The data:
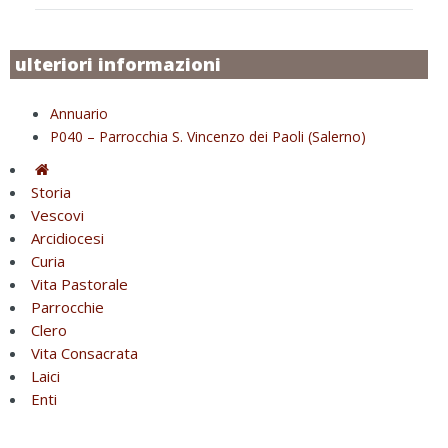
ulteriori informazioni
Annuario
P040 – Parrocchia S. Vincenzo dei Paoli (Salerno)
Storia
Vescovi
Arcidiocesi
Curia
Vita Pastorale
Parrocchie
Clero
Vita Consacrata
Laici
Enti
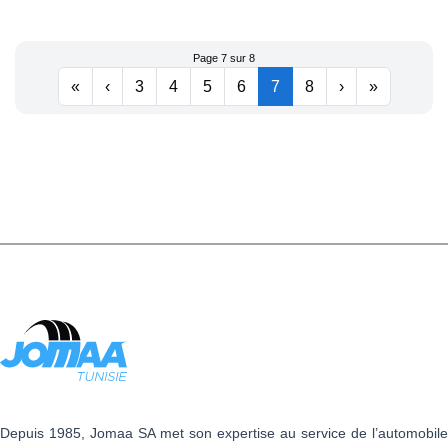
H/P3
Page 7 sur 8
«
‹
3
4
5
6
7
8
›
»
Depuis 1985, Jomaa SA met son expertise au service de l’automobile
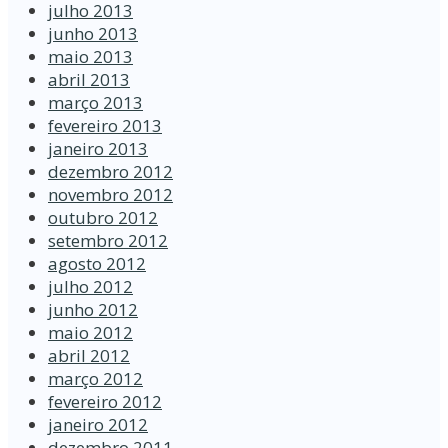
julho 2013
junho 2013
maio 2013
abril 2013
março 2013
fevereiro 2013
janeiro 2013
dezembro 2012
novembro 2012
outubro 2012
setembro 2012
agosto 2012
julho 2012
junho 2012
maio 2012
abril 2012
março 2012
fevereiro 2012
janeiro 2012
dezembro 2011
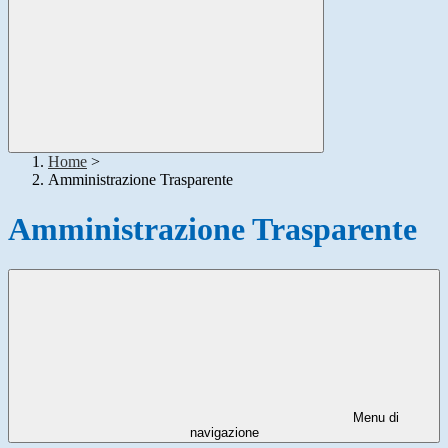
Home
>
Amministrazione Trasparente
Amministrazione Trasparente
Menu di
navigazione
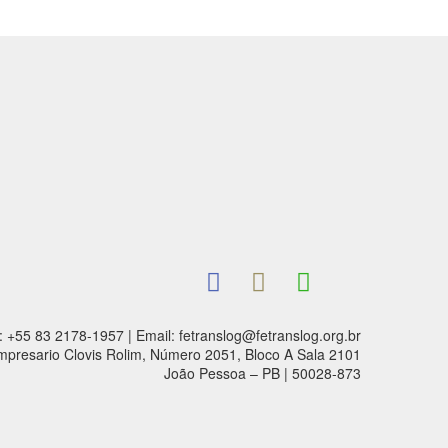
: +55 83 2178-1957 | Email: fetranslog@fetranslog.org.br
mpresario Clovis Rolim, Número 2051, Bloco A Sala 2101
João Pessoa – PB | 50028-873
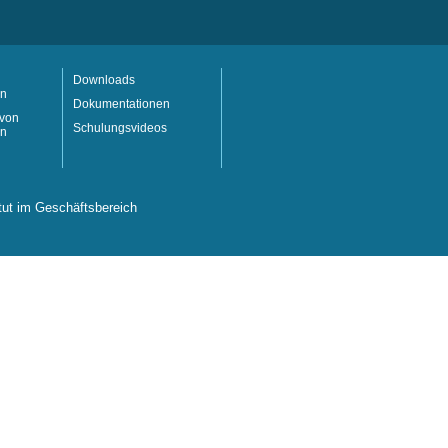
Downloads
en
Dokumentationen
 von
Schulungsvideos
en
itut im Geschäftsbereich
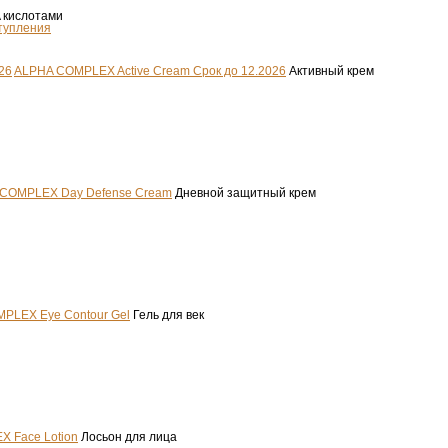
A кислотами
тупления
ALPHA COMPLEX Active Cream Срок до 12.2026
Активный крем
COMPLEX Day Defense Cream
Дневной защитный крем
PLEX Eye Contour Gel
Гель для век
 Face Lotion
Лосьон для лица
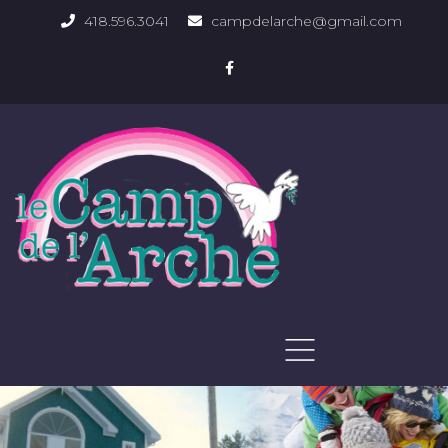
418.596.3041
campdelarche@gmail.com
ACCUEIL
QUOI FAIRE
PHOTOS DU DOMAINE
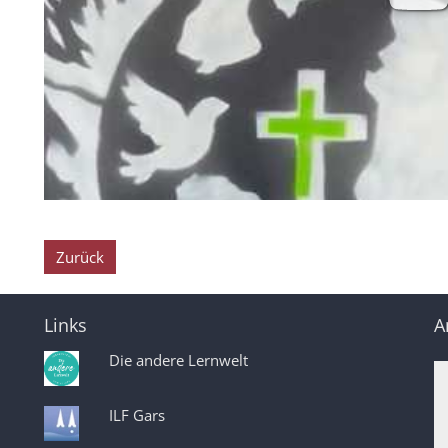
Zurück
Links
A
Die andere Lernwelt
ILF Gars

Problem description: Copy out each line from the rows above that contains the string "COMPLEX".

Answer section:
ALPHA COMPLEX Active Cream Срок до 12.2026
COMPLEX Day Defense Cream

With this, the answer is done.